Sony/Marvel’s Spider-Man: No Way Home took in $2.1M on Thursday at 4,012 theaters, -4% from Wednesday taking its cume through the end of week 4 to $677.95M. The Jon Watts-directed movie will become the fifth-highest-grossing movie at the domestic box office today, passing 2018’s Avengers: Infinity War, which counts $678.8M. Disney/Marvel’s Black Panther ranks as the fourth-biggest movie stateside with $700.4M.
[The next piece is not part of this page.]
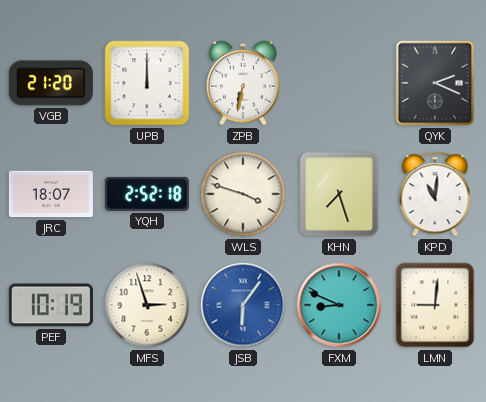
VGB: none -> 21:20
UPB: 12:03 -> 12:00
In second place was Illumination/Universal’s Sing 2 with an estimated $555K on Thursday, +3%, for a running total through the end of Week 3 of $111M.
The other wide release this weekend is Gkids’ Belle at 1,300 locations. The movie opened Wednesday in 130 theaters, has expanded to 995 sites and counts a two day total of $335K. Pic will play in 40 Imax auditoriums this weekend as well as venues such as The Landmark in LA, BAM in NYC and The Roxie in San Francisco.